• [WHAT THE EXERCISE ASKS]: Show every line of the listing below that contains the string "value". Treat case as significant.

• [THE DATA]:
□ □ □
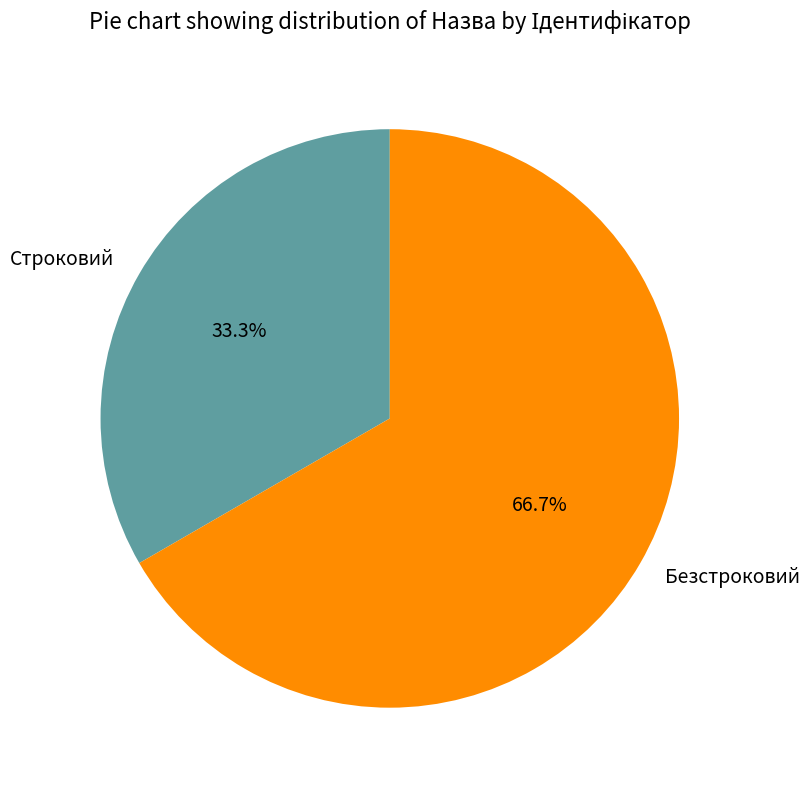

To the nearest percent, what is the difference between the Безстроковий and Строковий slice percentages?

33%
□ □ □
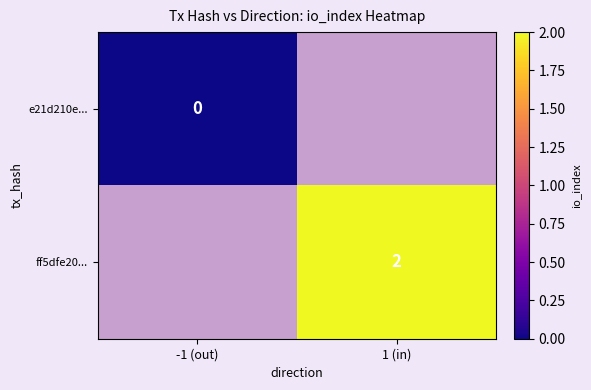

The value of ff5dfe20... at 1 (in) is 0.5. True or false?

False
□ □ □
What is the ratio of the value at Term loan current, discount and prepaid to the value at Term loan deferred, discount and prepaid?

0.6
□ □ □
• [RESULT BELOW]:
The value of ff5dfe20... at 1 (in) is 0.5. True or false?
What is the ratio of the value at Term loan current, discount and prepaid to the value at Term loan deferred, discount and prepaid?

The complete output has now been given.